Click to See Complete Forum and Search --> : Optimization With Clustering


Scott.Macmaster
September 3rd, 2008, 12:15 PM
I got involved in a project to optimize a database. The primary table, Receivables, has 3 fields that we mainly use in query conditions. The primary key which is a auto incrementing int, is rarely used in our queries. It is also currently set as the clustered index. The 3 fields I'm considering using in a clustered index are year, quarter, and customer id. For normal operations I don't think adjusting the indexes would have any affect. However, since there's around 50,000 records per quarter, reports tend to take a minimum of 10 seconds to generate and will take a long time when creating a report that compares quarters from several years.
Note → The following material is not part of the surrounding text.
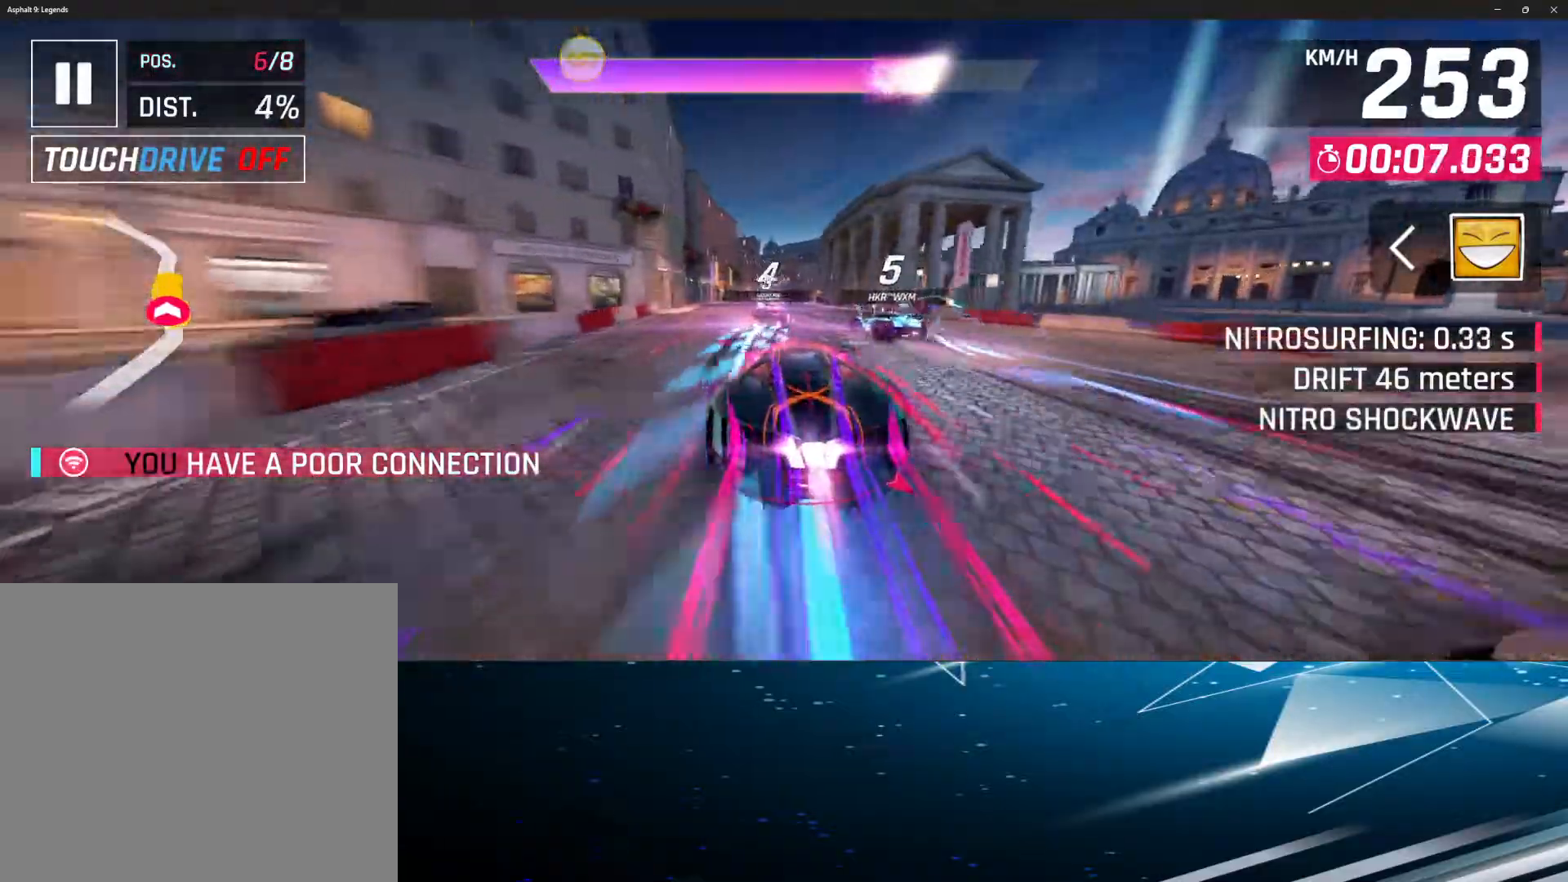
{"buttons": ["L1"], "left_stick": "center", "events": [[67, "R1", "up"], [333, "R1", "down"], [400, "L1", "down"], [433, "R1", "up"]]}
An example query for a report for several years would look something like


SELECT *
FROM Receivables
WHERE (Year = 2006 AND Quarter = 2)
OR (Year = 2007 AND Quarter = 2)
OR (Year = 2008 AND Quarter = 2)

So would creating a clustered index on Year,Quarter,CustomerId make a significant improvement or should I attempt a different approach?

Also, this table has about 3 million records and takes up about 500 mb. So when I create this index will this table be locked for a few seconds, minutes, hours, or would access just be slow until the index is created?


Thanks,

compavalanche
September 3rd, 2008, 11:26 PM
The best suggestion I can give is to try it. As this is a production database you should take a backup and bring it up on a dev system. Then try it out. Use the profiling tools of you db (query analyzer for mssql, explain command for mysql,or equivalent for other db's) and figure out what is actually taking the time.

In this way you will also know how long adding/modifying index will take without resorting to guessing.

Hope that helps.

dglienna
September 3rd, 2008, 11:34 PM
Getting rid of AutoNumber Index Fields are a good thing, as I recall.

davide++
September 4th, 2008, 02:48 AM
Hi all.
You didn't say what db you're using...

You're using OR operator in your query, that slows down the execution.
Before trying "system optimization" as clustered indexing, I suggest to rewrite the query.

For example

SELECT *
FROM Receivables
WHERE Quarter = 2
AND Year IN (2006, 2007, 2008)


This query is equivalent to the previous one, but IN operator is faster than OR operator.